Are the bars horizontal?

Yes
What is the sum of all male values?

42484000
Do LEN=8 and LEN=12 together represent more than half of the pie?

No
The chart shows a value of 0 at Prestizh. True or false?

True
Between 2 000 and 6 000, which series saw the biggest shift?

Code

--

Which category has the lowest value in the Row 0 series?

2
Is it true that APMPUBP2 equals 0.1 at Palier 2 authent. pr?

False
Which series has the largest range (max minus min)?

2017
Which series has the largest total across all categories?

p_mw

==

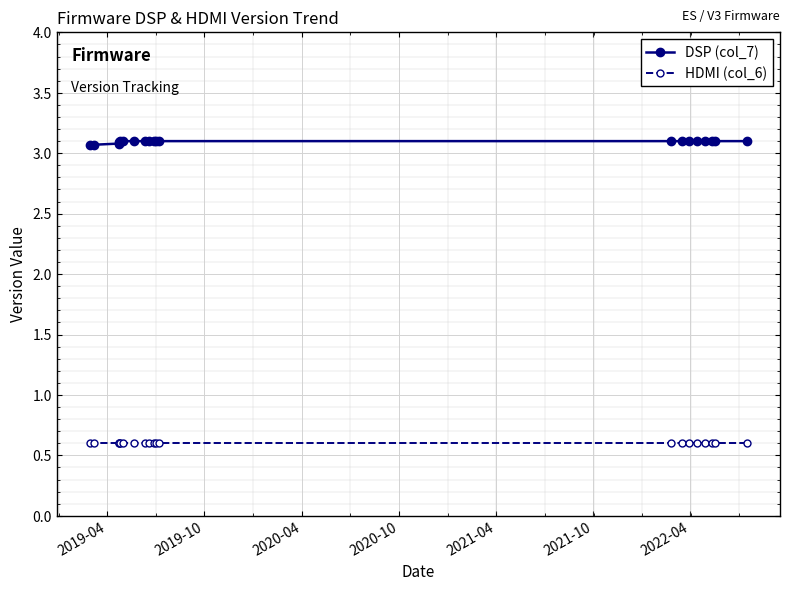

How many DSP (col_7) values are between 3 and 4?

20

Problem requirements: Reproduce the items word for word, beginning with the line that contains "Which category has" and continuing through the line that contains "Which series has the largest total", both lines included.

Answer to the exercise:
Which category has the lowest value in the Row 0 series?

2
Is it true that APMPUBP2 equals 0.1 at Palier 2 authent. pr?

False
Which series has the largest range (max minus min)?

2017
Which series has the largest total across all categories?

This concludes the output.